Natural or synthetic biomaterials interact with biological systems to trigger, treat, or support affected areas by leveraging their diverse properties. These materials can repair or regenerate tissues through mechano-therapy, utilizing vibration, tension, and compression forces. Their porosity and patterning ensure biocompatibility by supporting cell growth and ensuring non-toxicity. Furthermore, they have specific chemical properties, including surface charge and functional groups. These characteristics influence cellular processes such as adhesion, proliferation, and migration, providing benefits beyond structural support in tissue engineering and regenerative medicine.

Fig. 6

External stimuli activate specific molecular pathways within cells, triggering unique molecular changes. Electrical stimulation activates the Akt pathway (a), changes in topography stimulate the Wnt pathway (b), while a magnetic field engages the JAK-STAT pathway (c). Ultrasound activates the ERK/MAPK-P38 pathway (d), and light wavelengths modulate the Ras-Raf-MEK pathway (e).

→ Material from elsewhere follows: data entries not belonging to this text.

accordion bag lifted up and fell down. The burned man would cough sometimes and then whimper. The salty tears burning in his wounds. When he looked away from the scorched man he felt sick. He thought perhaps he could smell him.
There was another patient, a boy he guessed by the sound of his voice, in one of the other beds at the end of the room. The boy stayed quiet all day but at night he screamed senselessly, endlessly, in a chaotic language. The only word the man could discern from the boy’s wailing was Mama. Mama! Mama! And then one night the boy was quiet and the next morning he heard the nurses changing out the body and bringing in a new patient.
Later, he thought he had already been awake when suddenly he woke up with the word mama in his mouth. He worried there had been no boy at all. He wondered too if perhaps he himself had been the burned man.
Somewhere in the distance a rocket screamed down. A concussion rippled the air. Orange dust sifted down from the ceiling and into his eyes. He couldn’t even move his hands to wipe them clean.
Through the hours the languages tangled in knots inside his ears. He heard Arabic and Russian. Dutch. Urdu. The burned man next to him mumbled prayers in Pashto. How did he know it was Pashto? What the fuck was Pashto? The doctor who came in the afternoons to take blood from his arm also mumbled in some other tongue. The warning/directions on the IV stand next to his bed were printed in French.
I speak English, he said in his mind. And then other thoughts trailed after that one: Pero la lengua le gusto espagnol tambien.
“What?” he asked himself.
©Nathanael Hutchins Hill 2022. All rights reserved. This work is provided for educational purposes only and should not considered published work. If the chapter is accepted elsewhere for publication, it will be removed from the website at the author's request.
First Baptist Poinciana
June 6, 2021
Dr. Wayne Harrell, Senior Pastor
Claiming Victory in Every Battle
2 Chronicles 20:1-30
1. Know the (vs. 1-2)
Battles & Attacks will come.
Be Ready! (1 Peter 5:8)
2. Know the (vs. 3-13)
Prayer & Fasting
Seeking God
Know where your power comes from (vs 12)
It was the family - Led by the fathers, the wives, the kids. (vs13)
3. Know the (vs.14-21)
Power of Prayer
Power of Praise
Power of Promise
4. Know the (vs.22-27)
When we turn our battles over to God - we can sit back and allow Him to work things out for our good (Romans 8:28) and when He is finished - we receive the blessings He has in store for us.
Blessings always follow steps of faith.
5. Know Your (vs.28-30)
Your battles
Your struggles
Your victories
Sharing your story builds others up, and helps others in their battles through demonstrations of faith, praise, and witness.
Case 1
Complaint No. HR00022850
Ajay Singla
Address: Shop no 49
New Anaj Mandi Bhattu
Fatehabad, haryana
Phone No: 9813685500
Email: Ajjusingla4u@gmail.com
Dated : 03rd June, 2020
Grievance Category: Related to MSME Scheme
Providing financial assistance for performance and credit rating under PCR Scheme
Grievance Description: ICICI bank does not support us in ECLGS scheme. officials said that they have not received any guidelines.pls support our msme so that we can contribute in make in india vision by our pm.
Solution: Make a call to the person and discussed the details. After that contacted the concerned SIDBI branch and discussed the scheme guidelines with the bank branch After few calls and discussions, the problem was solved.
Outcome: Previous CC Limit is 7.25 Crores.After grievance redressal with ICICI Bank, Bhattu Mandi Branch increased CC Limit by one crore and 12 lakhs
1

These pathways control cellular behavior in response to external stimuli, promoting cell proliferation, differentiation, and migration.

Fig. 7

Scheme for treating bone and muscle musculoskeletal disease using regenerative medicine and tissue engineering. Musculoskeletal disorders can be treated by combining techniques that involve evading and harnessing the immune system, providing structural support, and regeneration. These three targets are achieved using interconnected components such as cell therapy, biomaterials, and biomolecules. For example, MSCs can manipulate the immune system to prevent it from attacking healthy tissue, while scaffolds or other biomaterials provide structural support. Finally, regeneration can be achieved using specific medications or biological agents, such as growth factors and mRNA, that promote bone and muscle tissue regeneration.

Fig. 8

Illustration of multiple strategies combined to achieve fast and improved tissue engineering and regeneration. First, 3D printing creates scaffolds from chitosan and PCL via hot melt extrusion. These scaffolds are then enriched with growth factors to promote cell proliferation and differentiation. In vitro electrical stimulation is applied to MSCs to enhance their proliferation, aiding mass production. For in vivo applications, electrical stimulation accelerates tissue recovery by modulating cellular activities and promoting anti-inflammatory responses. The integrated approach facilitates the tailoring of treatments to meet the specific requirements of individual patients and the characteristics of their musculoskeletal disorders. This method signifies a sophisticated and comprehensive grasp of tissue engineering and regenerative medicine, offering the potential for more effective and long-lasting solutions for those affected by various musculoskeletal conditions.